Source extract:
╭──
# Mediawiki and openLDAP error



## VampirD (Mar 20, 2013)

I have installed openldap following the https://wiki.freebsd.org/LDAP, all works ok but, mediawiki and wordpress don't

I get this error on my mediawiki logs


```
[Wed Mar 20 10:34:19 2013] [error] [client 201.217.132.98] PHP Warning:  ldap_start_tls(): Unable to start TLS: Connect error in /usr/local/www/mediawiki/extensions/LdapAuthentication/LdapAuthentication.php on line 593, referer: http://wiki.mydomain.com/index.php/Especial:Entrar
```

on my LocalSettings.php I have


```
$wgAuth = new LdapAuthenticationPlugin();
$wgLDAPDomainNames = array( "DOMAIN.COM" );
$wgLDAPServerNames = array( "DOMAIN.COM" => "127.0.0.1" );
$wgLDAPEncryptionType = array( "DOMAIN.COM" => "tls" );
$wgLDAPUseLocal = true;
#$wgMinimalPasswordLength = 1;
$wgLDAPBaseDNs = array( "DOMAIN.COM" => "dc=mydomain,dc=com" );

$wgLDAPSearchAttributes = array( "DOMAIN.COM" => "uid" );
$wgLDAPRetrievePrefs = array( "DOAMIN.COM" => "true" );
```


----------



## VampirD (Mar 20, 2013)

Solved, a , intead of a . in the ldap.conf BASE line.
╰──
Data listing:
╭──
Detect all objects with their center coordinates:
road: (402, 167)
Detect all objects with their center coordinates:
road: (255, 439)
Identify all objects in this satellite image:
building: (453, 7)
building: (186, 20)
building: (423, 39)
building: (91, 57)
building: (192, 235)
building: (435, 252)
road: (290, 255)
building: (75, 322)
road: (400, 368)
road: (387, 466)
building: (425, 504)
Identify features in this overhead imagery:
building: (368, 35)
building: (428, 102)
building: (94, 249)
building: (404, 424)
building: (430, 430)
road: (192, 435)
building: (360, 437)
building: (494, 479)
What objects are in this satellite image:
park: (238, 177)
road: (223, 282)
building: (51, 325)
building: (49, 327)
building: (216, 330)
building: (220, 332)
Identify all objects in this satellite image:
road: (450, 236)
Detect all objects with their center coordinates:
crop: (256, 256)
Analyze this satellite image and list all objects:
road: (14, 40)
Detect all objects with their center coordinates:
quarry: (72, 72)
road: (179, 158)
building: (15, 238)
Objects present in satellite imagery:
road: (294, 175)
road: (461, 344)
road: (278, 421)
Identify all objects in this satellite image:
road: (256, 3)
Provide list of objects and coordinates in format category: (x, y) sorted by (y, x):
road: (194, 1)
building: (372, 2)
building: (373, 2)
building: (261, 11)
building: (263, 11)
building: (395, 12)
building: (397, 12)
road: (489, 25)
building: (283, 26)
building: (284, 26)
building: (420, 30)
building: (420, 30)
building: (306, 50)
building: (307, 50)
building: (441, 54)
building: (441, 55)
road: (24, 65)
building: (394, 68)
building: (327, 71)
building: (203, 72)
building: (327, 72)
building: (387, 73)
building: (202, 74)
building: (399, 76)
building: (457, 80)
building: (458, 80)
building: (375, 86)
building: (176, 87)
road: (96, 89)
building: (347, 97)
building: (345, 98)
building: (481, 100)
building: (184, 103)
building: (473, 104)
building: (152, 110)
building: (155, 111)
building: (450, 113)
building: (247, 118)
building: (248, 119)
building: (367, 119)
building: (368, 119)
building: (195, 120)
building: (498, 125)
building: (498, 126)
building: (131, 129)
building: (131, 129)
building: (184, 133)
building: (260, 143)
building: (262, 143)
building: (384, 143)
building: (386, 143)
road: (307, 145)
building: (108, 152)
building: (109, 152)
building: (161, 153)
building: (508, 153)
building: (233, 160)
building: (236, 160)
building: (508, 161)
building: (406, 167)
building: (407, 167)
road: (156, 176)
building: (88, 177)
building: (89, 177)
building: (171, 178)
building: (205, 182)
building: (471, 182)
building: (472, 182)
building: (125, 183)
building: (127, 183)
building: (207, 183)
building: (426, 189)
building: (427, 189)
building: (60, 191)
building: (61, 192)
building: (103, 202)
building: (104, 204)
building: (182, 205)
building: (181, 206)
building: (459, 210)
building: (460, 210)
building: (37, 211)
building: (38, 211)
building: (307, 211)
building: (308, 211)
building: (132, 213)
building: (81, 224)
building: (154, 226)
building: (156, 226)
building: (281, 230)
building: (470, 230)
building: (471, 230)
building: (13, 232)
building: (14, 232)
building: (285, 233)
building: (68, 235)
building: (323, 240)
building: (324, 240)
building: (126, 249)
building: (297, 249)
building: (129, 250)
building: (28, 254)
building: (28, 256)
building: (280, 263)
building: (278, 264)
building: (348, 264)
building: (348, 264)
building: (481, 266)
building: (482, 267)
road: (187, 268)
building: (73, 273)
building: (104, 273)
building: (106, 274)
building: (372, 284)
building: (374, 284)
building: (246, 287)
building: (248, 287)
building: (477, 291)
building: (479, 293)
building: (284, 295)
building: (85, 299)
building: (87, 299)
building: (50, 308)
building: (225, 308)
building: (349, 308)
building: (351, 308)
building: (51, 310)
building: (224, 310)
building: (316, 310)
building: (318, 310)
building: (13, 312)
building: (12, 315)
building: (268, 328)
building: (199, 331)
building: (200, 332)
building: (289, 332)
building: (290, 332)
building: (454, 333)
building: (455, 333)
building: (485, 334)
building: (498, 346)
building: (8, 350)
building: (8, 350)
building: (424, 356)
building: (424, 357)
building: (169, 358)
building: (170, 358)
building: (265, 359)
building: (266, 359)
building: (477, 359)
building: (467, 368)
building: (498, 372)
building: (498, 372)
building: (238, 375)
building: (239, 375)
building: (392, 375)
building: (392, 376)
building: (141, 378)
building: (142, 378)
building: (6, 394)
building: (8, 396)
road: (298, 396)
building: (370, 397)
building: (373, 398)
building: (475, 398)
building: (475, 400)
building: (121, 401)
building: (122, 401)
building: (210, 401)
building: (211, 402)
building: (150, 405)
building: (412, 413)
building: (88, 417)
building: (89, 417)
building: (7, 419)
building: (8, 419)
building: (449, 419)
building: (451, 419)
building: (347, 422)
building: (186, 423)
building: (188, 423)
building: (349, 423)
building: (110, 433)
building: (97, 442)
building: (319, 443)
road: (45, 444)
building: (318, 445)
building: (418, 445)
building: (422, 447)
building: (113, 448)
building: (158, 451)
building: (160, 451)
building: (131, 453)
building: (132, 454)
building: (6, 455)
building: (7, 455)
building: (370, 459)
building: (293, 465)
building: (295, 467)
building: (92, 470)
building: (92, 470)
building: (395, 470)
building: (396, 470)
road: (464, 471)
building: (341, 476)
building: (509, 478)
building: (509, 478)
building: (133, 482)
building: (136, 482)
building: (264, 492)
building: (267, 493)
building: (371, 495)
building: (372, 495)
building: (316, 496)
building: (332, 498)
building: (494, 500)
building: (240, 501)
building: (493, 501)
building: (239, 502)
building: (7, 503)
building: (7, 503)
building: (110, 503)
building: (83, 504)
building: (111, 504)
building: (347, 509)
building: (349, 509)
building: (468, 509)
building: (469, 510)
╰──
Required tasks:
#1 Translate this sentence from the MediaWiki LDAP thread into Spanish: "I get this error on my mediawiki logs"
#2 According to the MediaWiki LDAP thread, what error in ldap.conf was the cause of the problem?

Results of the exercise:
#1 Recibo este error en mis registros de mediawiki

#2 A comma had been typed instead of a period in the BASE line.